[Stored data]
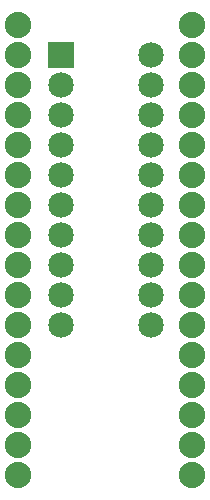
<source format=gts>
G04 MADE WITH FRITZING*
G04 WWW.FRITZING.ORG*
G04 DOUBLE SIDED*
G04 HOLES PLATED*
G04 CONTOUR ON CENTER OF CONTOUR VECTOR*
%ASAXBY*%
%FSLAX23Y23*%
%MOIN*%
%OFA0B0*%
%SFA1.0B1.0*%
%ADD10C,0.088000*%
%ADD11C,0.085000*%
%ADD12R,0.085000X0.085000*%
%LNMASK1*%
G90*
G70*
G54D10*
X121Y2060D03*
X121Y1960D03*
X121Y1860D03*
X121Y1760D03*
X121Y1660D03*
X121Y1560D03*
X121Y1460D03*
X121Y1360D03*
X121Y1260D03*
X121Y1160D03*
X121Y1060D03*
X121Y960D03*
X121Y860D03*
X121Y760D03*
X121Y660D03*
X121Y560D03*
X700Y2060D03*
X700Y1960D03*
X700Y1860D03*
X700Y1760D03*
X700Y1660D03*
X700Y1560D03*
X700Y1460D03*
X700Y1360D03*
X700Y1260D03*
X700Y1160D03*
X700Y1060D03*
X700Y960D03*
X700Y860D03*
X700Y760D03*
X700Y660D03*
X700Y560D03*
G54D11*
X263Y1960D03*
X563Y1960D03*
X263Y1860D03*
X563Y1860D03*
X263Y1760D03*
X563Y1760D03*
X263Y1660D03*
X563Y1660D03*
X263Y1560D03*
X563Y1560D03*
X263Y1460D03*
X563Y1460D03*
X263Y1360D03*
X563Y1360D03*
X263Y1260D03*
X563Y1260D03*
X263Y1160D03*
X563Y1160D03*
X263Y1060D03*
X563Y1060D03*
G54D12*
X263Y1960D03*
G04 End of Mask1*
M02*
</source>
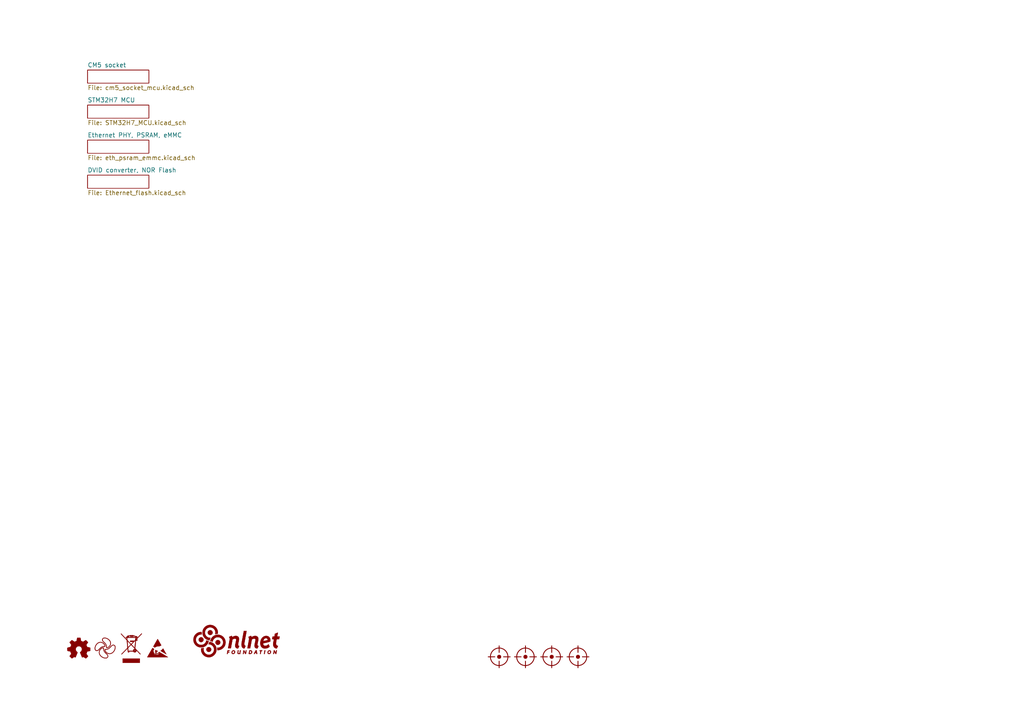
<source format=kicad_sch>
(kicad_sch
	(version 20250114)
	(generator "eeschema")
	(generator_version "9.0")
	(uuid "1a4f0aea-3a69-423f-8790-3103cd0321c4")
	(paper "A4")
	(title_block
		(title "${project_name}")
		(date "2025-11-02")
		(rev "${project_version}")
		(company "${project_creator}")
		(comment 1 "${project_license}")
		(comment 2 "${project_info}")
		(comment 3 "${project_url}")
	)
	
	(symbol
		(lib_id "PCM_EEZ_symbols:NLnet logo")
		(at 55.88 185.42 0)
		(unit 1)
		(exclude_from_sim no)
		(in_bom no)
		(on_board yes)
		(dnp no)
		(fields_autoplaced yes)
		(uuid "18413799-8e33-4aa6-803f-0b70d0a71022")
		(property "Reference" "LOGO5"
			(at 60.96 195.7784 0)
			(effects
				(font
					(size 1.27 1.27)
				)
				(hide yes)
			)
		)
		(property "Value" "NLnet logo"
			(at 60.96 193.04 0)
			(effects
				(font
					(size 1.27 1.27)
				)
				(hide yes)
			)
		)
		(property "Footprint" "PCM_EEZ_unsorted:NLnet logo"
			(at 60.96 198.12 0)
			(effects
				(font
					(size 1.27 1.27)
				)
				(hide yes)
			)
		)
		(property "Datasheet" ""
			(at 55.88 185.42 0)
			(effects
				(font
					(size 1.27 1.27)
				)
				(hide yes)
			)
		)
		(property "Description" ""
			(at 55.88 185.42 0)
			(effects
				(font
					(size 1.27 1.27)
				)
				(hide yes)
			)
		)
		(property "Type" ""
			(at 55.88 185.42 0)
			(effects
				(font
					(size 1.27 1.27)
				)
				(hide yes)
			)
		)
		(instances
			(project "BB3plus CM5 STM32H7 module"
				(path "/1a4f0aea-3a69-423f-8790-3103cd0321c4"
					(reference "LOGO5")
					(unit 1)
				)
			)
		)
	)
	(symbol
		(lib_id "PCM_EEZ_symbols:WEEE logo")
		(at 38.1 187.96 0)
		(unit 1)
		(exclude_from_sim no)
		(in_bom no)
		(on_board yes)
		(dnp no)
		(fields_autoplaced yes)
		(uuid "381c35b2-e874-4f9a-bfa3-09293702f483")
		(property "Reference" "LOGO3"
			(at 38.1 184.3355 0)
			(effects
				(font
					(size 1.27 1.27)
				)
				(hide yes)
			)
		)
		(property "Value" "WEEE logo"
			(at 38.1 191.5845 0)
			(effects
				(font
					(size 1.27 1.27)
				)
				(hide yes)
			)
		)
		(property "Footprint" "PCM_EEZ_unsorted:WEEE logo"
			(at 38.1 187.96 0)
			(effects
				(font
					(size 1.27 1.27)
				)
				(hide yes)
			)
		)
		(property "Datasheet" ""
			(at 38.1 187.96 0)
			(effects
				(font
					(size 1.27 1.27)
				)
				(hide yes)
			)
		)
		(property "Description" ""
			(at 38.1 187.96 0)
			(effects
				(font
					(size 1.27 1.27)
				)
				(hide yes)
			)
		)
		(property "DigiKey" ""
			(at 38.1 187.96 0)
			(effects
				(font
					(size 1.27 1.27)
				)
				(hide yes)
			)
		)
		(property "Mouser" ""
			(at 38.1 187.96 0)
			(effects
				(font
					(size 1.27 1.27)
				)
				(hide yes)
			)
		)
		(property "TME" ""
			(at 38.1 187.96 0)
			(effects
				(font
					(size 1.27 1.27)
				)
				(hide yes)
			)
		)
		(property "Type" ""
			(at 38.1 187.96 0)
			(effects
				(font
					(size 1.27 1.27)
				)
				(hide yes)
			)
		)
		(instances
			(project "BB3plus CM5 STM32H7 module"
				(path "/1a4f0aea-3a69-423f-8790-3103cd0321c4"
					(reference "LOGO3")
					(unit 1)
				)
			)
		)
	)
	(symbol
		(lib_id "PCM_EEZ_symbols:FIDUCIAL")
		(at 167.64 190.5 0)
		(unit 1)
		(exclude_from_sim no)
		(in_bom no)
		(on_board yes)
		(dnp no)
		(fields_autoplaced yes)
		(uuid "56772d12-23f1-424a-b63b-4a90463c053e")
		(property "Reference" "FM4"
			(at 169.164 186.944 0)
			(effects
				(font
					(size 1.27 1.27)
				)
				(hide yes)
			)
		)
		(property "Value" "~"
			(at 167.64 190.5 0)
			(effects
				(font
					(size 1.27 1.27)
				)
				(hide yes)
			)
		)
		(property "Footprint" "PCM_EEZ_SMD:Fiducial_0.75mm_Mask1.5mm"
			(at 167.64 195.58 0)
			(effects
				(font
					(size 1.27 1.27)
				)
				(hide yes)
			)
		)
		(property "Datasheet" ""
			(at 167.64 190.5 0)
			(effects
				(font
					(size 1.27 1.27)
				)
				(hide yes)
			)
		)
		(property "Description" ""
			(at 167.64 190.5 0)
			(effects
				(font
					(size 1.27 1.27)
				)
				(hide yes)
			)
		)
		(property "Type" ""
			(at 167.64 190.5 0)
			(effects
				(font
					(size 1.27 1.27)
				)
				(hide yes)
			)
		)
		(instances
			(project "BB3plus CM5 STM32H7 module"
				(path "/1a4f0aea-3a69-423f-8790-3103cd0321c4"
					(reference "FM4")
					(unit 1)
				)
			)
		)
	)
	(symbol
		(lib_id "PCM_EEZ_symbols:FIDUCIAL")
		(at 160.02 190.5 0)
		(unit 1)
		(exclude_from_sim no)
		(in_bom no)
		(on_board yes)
		(dnp no)
		(fields_autoplaced yes)
		(uuid "9cac73e1-e782-4db2-96d6-332e88409e6a")
		(property "Reference" "FM3"
			(at 161.544 186.944 0)
			(effects
				(font
					(size 1.27 1.27)
				)
				(hide yes)
			)
		)
		(property "Value" "~"
			(at 160.02 190.5 0)
			(effects
				(font
					(size 1.27 1.27)
				)
				(hide yes)
			)
		)
		(property "Footprint" "PCM_EEZ_SMD:Fiducial_0.75mm_Mask1.5mm"
			(at 160.02 195.58 0)
			(effects
				(font
					(size 1.27 1.27)
				)
				(hide yes)
			)
		)
		(property "Datasheet" ""
			(at 160.02 190.5 0)
			(effects
				(font
					(size 1.27 1.27)
				)
				(hide yes)
			)
		)
		(property "Description" ""
			(at 160.02 190.5 0)
			(effects
				(font
					(size 1.27 1.27)
				)
				(hide yes)
			)
		)
		(property "Type" ""
			(at 160.02 190.5 0)
			(effects
				(font
					(size 1.27 1.27)
				)
				(hide yes)
			)
		)
		(instances
			(project "BB3plus CM5 STM32H7 module"
				(path "/1a4f0aea-3a69-423f-8790-3103cd0321c4"
					(reference "FM3")
					(unit 1)
				)
			)
		)
	)
	(symbol
		(lib_id "PCM_EEZ_symbols:FIDUCIAL")
		(at 144.78 190.5 0)
		(unit 1)
		(exclude_from_sim no)
		(in_bom no)
		(on_board yes)
		(dnp no)
		(fields_autoplaced yes)
		(uuid "cc60c9ae-7437-4fa8-976e-e673ec1d0da2")
		(property "Reference" "FM1"
			(at 146.304 186.944 0)
			(effects
				(font
					(size 1.27 1.27)
				)
				(hide yes)
			)
		)
		(property "Value" "~"
			(at 144.78 190.5 0)
			(effects
				(font
					(size 1.27 1.27)
				)
				(hide yes)
			)
		)
		(property "Footprint" "PCM_EEZ_SMD:Fiducial_0.75mm_Mask1.5mm"
			(at 144.78 195.58 0)
			(effects
				(font
					(size 1.27 1.27)
				)
				(hide yes)
			)
		)
		(property "Datasheet" ""
			(at 144.78 190.5 0)
			(effects
				(font
					(size 1.27 1.27)
				)
				(hide yes)
			)
		)
		(property "Description" ""
			(at 144.78 190.5 0)
			(effects
				(font
					(size 1.27 1.27)
				)
				(hide yes)
			)
		)
		(property "Type" ""
			(at 144.78 190.5 0)
			(effects
				(font
					(size 1.27 1.27)
				)
				(hide yes)
			)
		)
		(instances
			(project "BB3plus CM5 STM32H7 module"
				(path "/1a4f0aea-3a69-423f-8790-3103cd0321c4"
					(reference "FM1")
					(unit 1)
				)
			)
		)
	)
	(symbol
		(lib_id "PCM_EEZ_symbols:ESD logo")
		(at 45.72 187.96 0)
		(unit 1)
		(exclude_from_sim no)
		(in_bom no)
		(on_board yes)
		(dnp no)
		(fields_autoplaced yes)
		(uuid "e9ec35af-78a2-46e6-a320-89cce0d6dc4f")
		(property "Reference" "LOGO4"
			(at 45.72 185.964 0)
			(effects
				(font
					(size 1.27 1.27)
				)
				(hide yes)
			)
		)
		(property "Value" "ESD logo"
			(at 45.72 189.956 0)
			(effects
				(font
					(size 1.27 1.27)
				)
				(hide yes)
			)
		)
		(property "Footprint" "PCM_EEZ_unsorted:ESD  logo"
			(at 45.72 187.96 0)
			(effects
				(font
					(size 1.27 1.27)
				)
				(hide yes)
			)
		)
		(property "Datasheet" ""
			(at 45.72 187.96 0)
			(effects
				(font
					(size 1.27 1.27)
				)
				(hide yes)
			)
		)
		(property "Description" ""
			(at 45.72 187.96 0)
			(effects
				(font
					(size 1.27 1.27)
				)
				(hide yes)
			)
		)
		(property "Type" ""
			(at 45.72 187.96 0)
			(effects
				(font
					(size 1.27 1.27)
				)
				(hide yes)
			)
		)
		(instances
			(project "BB3plus CM5 STM32H7 module"
				(path "/1a4f0aea-3a69-423f-8790-3103cd0321c4"
					(reference "LOGO4")
					(unit 1)
				)
			)
		)
	)
	(symbol
		(lib_id "PCM_EEZ_symbols:FIDUCIAL")
		(at 152.4 190.5 0)
		(unit 1)
		(exclude_from_sim no)
		(in_bom no)
		(on_board yes)
		(dnp no)
		(fields_autoplaced yes)
		(uuid "f382c323-8b1a-497d-9274-62b0c5b3e330")
		(property "Reference" "FM2"
			(at 153.924 186.944 0)
			(effects
				(font
					(size 1.27 1.27)
				)
				(hide yes)
			)
		)
		(property "Value" "~"
			(at 152.4 190.5 0)
			(effects
				(font
					(size 1.27 1.27)
				)
				(hide yes)
			)
		)
		(property "Footprint" "PCM_EEZ_SMD:Fiducial_0.75mm_Mask1.5mm"
			(at 152.4 195.58 0)
			(effects
				(font
					(size 1.27 1.27)
				)
				(hide yes)
			)
		)
		(property "Datasheet" ""
			(at 152.4 190.5 0)
			(effects
				(font
					(size 1.27 1.27)
				)
				(hide yes)
			)
		)
		(property "Description" ""
			(at 152.4 190.5 0)
			(effects
				(font
					(size 1.27 1.27)
				)
				(hide yes)
			)
		)
		(property "Type" ""
			(at 152.4 190.5 0)
			(effects
				(font
					(size 1.27 1.27)
				)
				(hide yes)
			)
		)
		(instances
			(project "BB3plus CM5 STM32H7 module"
				(path "/1a4f0aea-3a69-423f-8790-3103cd0321c4"
					(reference "FM2")
					(unit 1)
				)
			)
		)
	)
	(symbol
		(lib_id "PCM_EEZ_symbols:Open HW logo")
		(at 22.86 187.96 0)
		(unit 1)
		(exclude_from_sim no)
		(in_bom no)
		(on_board yes)
		(dnp no)
		(fields_autoplaced yes)
		(uuid "f3f2786e-46b0-40db-825a-0b32a7823959")
		(property "Reference" "LOGO1"
			(at 22.86 185.6184 0)
			(effects
				(font
					(size 1.27 1.27)
				)
				(hide yes)
			)
		)
		(property "Value" "Open HW logo"
			(at 22.86 190.3016 0)
			(effects
				(font
					(size 1.27 1.27)
				)
				(hide yes)
			)
		)
		(property "Footprint" "PCM_EEZ_unsorted:Open HW logo"
			(at 22.86 187.96 0)
			(effects
				(font
					(size 1.27 1.27)
				)
				(hide yes)
			)
		)
		(property "Datasheet" ""
			(at 22.86 187.96 0)
			(effects
				(font
					(size 1.27 1.27)
				)
				(hide yes)
			)
		)
		(property "Description" ""
			(at 22.86 187.96 0)
			(effects
				(font
					(size 1.27 1.27)
				)
				(hide yes)
			)
		)
		(property "Type" ""
			(at 22.86 187.96 0)
			(effects
				(font
					(size 1.27 1.27)
				)
				(hide yes)
			)
		)
		(instances
			(project "BB3plus CM5 STM32H7 module"
				(path "/1a4f0aea-3a69-423f-8790-3103cd0321c4"
					(reference "LOGO1")
					(unit 1)
				)
			)
		)
	)
	(symbol
		(lib_id "PCM_EEZ_symbols:EEZ logo")
		(at 30.48 187.96 0)
		(unit 1)
		(exclude_from_sim no)
		(in_bom no)
		(on_board yes)
		(dnp no)
		(fields_autoplaced yes)
		(uuid "febbf333-b00e-4170-be9b-fb50e396f878")
		(property "Reference" "LOGO2"
			(at 30.48 185.6122 0)
			(effects
				(font
					(size 1.27 1.27)
				)
				(hide yes)
			)
		)
		(property "Value" "EEZ logo"
			(at 30.48 190.3078 0)
			(effects
				(font
					(size 1.27 1.27)
				)
				(hide yes)
			)
		)
		(property "Footprint" "PCM_EEZ_unsorted:EEZ logo (outline 6mm)"
			(at 30.48 187.96 0)
			(effects
				(font
					(size 1.27 1.27)
				)
				(hide yes)
			)
		)
		(property "Datasheet" ""
			(at 30.48 187.96 0)
			(effects
				(font
					(size 1.27 1.27)
				)
				(hide yes)
			)
		)
		(property "Description" ""
			(at 30.48 187.96 0)
			(effects
				(font
					(size 1.27 1.27)
				)
				(hide yes)
			)
		)
		(property "Type" ""
			(at 30.48 187.96 0)
			(effects
				(font
					(size 1.27 1.27)
				)
				(hide yes)
			)
		)
		(instances
			(project "BB3plus CM5 STM32H7 module"
				(path "/1a4f0aea-3a69-423f-8790-3103cd0321c4"
					(reference "LOGO2")
					(unit 1)
				)
			)
		)
	)
	(sheet
		(at 25.4 50.8)
		(size 17.78 3.81)
		(exclude_from_sim no)
		(in_bom yes)
		(on_board yes)
		(dnp no)
		(fields_autoplaced yes)
		(stroke
			(width 0)
			(type solid)
		)
		(fill
			(color 0 0 0 0.0000)
		)
		(uuid "6c545e17-ca5e-4b04-9dff-4169dbe59c9e")
		(property "Sheetname" "DVID converter, NOR Flash"
			(at 25.4 50.0884 0)
			(effects
				(font
					(size 1.27 1.27)
				)
				(justify left bottom)
			)
		)
		(property "Sheetfile" "Ethernet_flash.kicad_sch"
			(at 25.4 55.1946 0)
			(effects
				(font
					(size 1.27 1.27)
				)
				(justify left top)
			)
		)
		(instances
			(project "BB3plus CM5 STM32H7 module"
				(path "/1a4f0aea-3a69-423f-8790-3103cd0321c4"
					(page "4")
				)
			)
		)
	)
	(sheet
		(at 25.4 20.32)
		(size 17.78 3.81)
		(exclude_from_sim no)
		(in_bom yes)
		(on_board yes)
		(dnp no)
		(fields_autoplaced yes)
		(stroke
			(width 0.1524)
			(type solid)
		)
		(fill
			(color 0 0 0 0.0000)
		)
		(uuid "c2910023-6066-4877-a406-045757318a99")
		(property "Sheetname" "CM5 socket"
			(at 25.4 19.6084 0)
			(effects
				(font
					(size 1.27 1.27)
				)
				(justify left bottom)
			)
		)
		(property "Sheetfile" "cm5_socket_mcu.kicad_sch"
			(at 25.4 24.7146 0)
			(effects
				(font
					(size 1.27 1.27)
				)
				(justify left top)
			)
		)
		(property "Field2" ""
			(at 25.4 20.32 0)
			(effects
				(font
					(size 1.27 1.27)
				)
				(hide yes)
			)
		)
		(instances
			(project "BB3plus CM5 STM32H7 module"
				(path "/1a4f0aea-3a69-423f-8790-3103cd0321c4"
					(page "1")
				)
			)
		)
	)
	(sheet
		(at 25.4 30.48)
		(size 17.78 3.81)
		(exclude_from_sim no)
		(in_bom yes)
		(on_board yes)
		(dnp no)
		(fields_autoplaced yes)
		(stroke
			(width 0)
			(type solid)
		)
		(fill
			(color 0 0 0 0.0000)
		)
		(uuid "d7166dbe-caf3-45a8-82fe-1ff0a9696e25")
		(property "Sheetname" "STM32H7 MCU"
			(at 25.4 29.7684 0)
			(effects
				(font
					(size 1.27 1.27)
				)
				(justify left bottom)
			)
		)
		(property "Sheetfile" "STM32H7_MCU.kicad_sch"
			(at 25.4 34.8746 0)
			(effects
				(font
					(size 1.27 1.27)
				)
				(justify left top)
			)
		)
		(instances
			(project "BB3plus CM5 STM32H7 module"
				(path "/1a4f0aea-3a69-423f-8790-3103cd0321c4"
					(page "2")
				)
			)
		)
	)
	(sheet
		(at 25.4 40.64)
		(size 17.78 3.81)
		(exclude_from_sim no)
		(in_bom yes)
		(on_board yes)
		(dnp no)
		(fields_autoplaced yes)
		(stroke
			(width 0)
			(type solid)
		)
		(fill
			(color 0 0 0 0.0000)
		)
		(uuid "db533ab3-e8cc-4dba-934e-bd27ee1dfc29")
		(property "Sheetname" "Ethernet PHY, PSRAM, eMMC"
			(at 25.4 39.9284 0)
			(effects
				(font
					(size 1.27 1.27)
				)
				(justify left bottom)
			)
		)
		(property "Sheetfile" "eth_psram_emmc.kicad_sch"
			(at 25.4 45.0346 0)
			(effects
				(font
					(size 1.27 1.27)
				)
				(justify left top)
			)
		)
		(instances
			(project "BB3plus CM5 STM32H7 module"
				(path "/1a4f0aea-3a69-423f-8790-3103cd0321c4"
					(page "3")
				)
			)
		)
	)
	(sheet_instances
		(path "/"
			(page "1")
		)
	)
	(embedded_fonts no)
)

</source>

[Task description]
Look for the line with "(at 25.4 30.48)" in the listing above. Print it and each later line exactly, ending with the last line.

[Exercise output]
		(at 25.4 30.48)
		(size 17.78 3.81)
		(exclude_from_sim no)
		(in_bom yes)
		(on_board yes)
		(dnp no)
		(fields_autoplaced yes)
		(stroke
			(width 0)
			(type solid)
		)
		(fill
			(color 0 0 0 0.0000)
		)
		(uuid "d7166dbe-caf3-45a8-82fe-1ff0a9696e25")
		(property "Sheetname" "STM32H7 MCU"
			(at 25.4 29.7684 0)
			(effects
				(font
					(size 1.27 1.27)
				)
				(justify left bottom)
			)
		)
		(property "Sheetfile" "STM32H7_MCU.kicad_sch"
			(at 25.4 34.8746 0)
			(effects
				(font
					(size 1.27 1.27)
				)
				(justify left top)
			)
		)
		(instances
			(project "BB3plus CM5 STM32H7 module"
				(path "/1a4f0aea-3a69-423f-8790-3103cd0321c4"
					(page "2")
				)
			)
		)
	)
	(sheet
		(at 25.4 40.64)
		(size 17.78 3.81)
		(exclude_from_sim no)
		(in_bom yes)
		(on_board yes)
		(dnp no)
		(fields_autoplaced yes)
		(stroke
			(width 0)
			(type solid)
		)
		(fill
			(color 0 0 0 0.0000)
		)
		(uuid "db533ab3-e8cc-4dba-934e-bd27ee1dfc29")
		(property "Sheetname" "Ethernet PHY, PSRAM, eMMC"
			(at 25.4 39.9284 0)
			(effects
				(font
					(size 1.27 1.27)
				)
				(justify left bottom)
			)
		)
		(property "Sheetfile" "eth_psram_emmc.kicad_sch"
			(at 25.4 45.0346 0)
			(effects
				(font
					(size 1.27 1.27)
				)
				(justify left top)
			)
		)
		(instances
			(project "BB3plus CM5 STM32H7 module"
				(path "/1a4f0aea-3a69-423f-8790-3103cd0321c4"
					(page "3")
				)
			)
		)
	)
	(sheet_instances
		(path "/"
			(page "1")
		)
	)
	(embedded_fonts no)
)

</source>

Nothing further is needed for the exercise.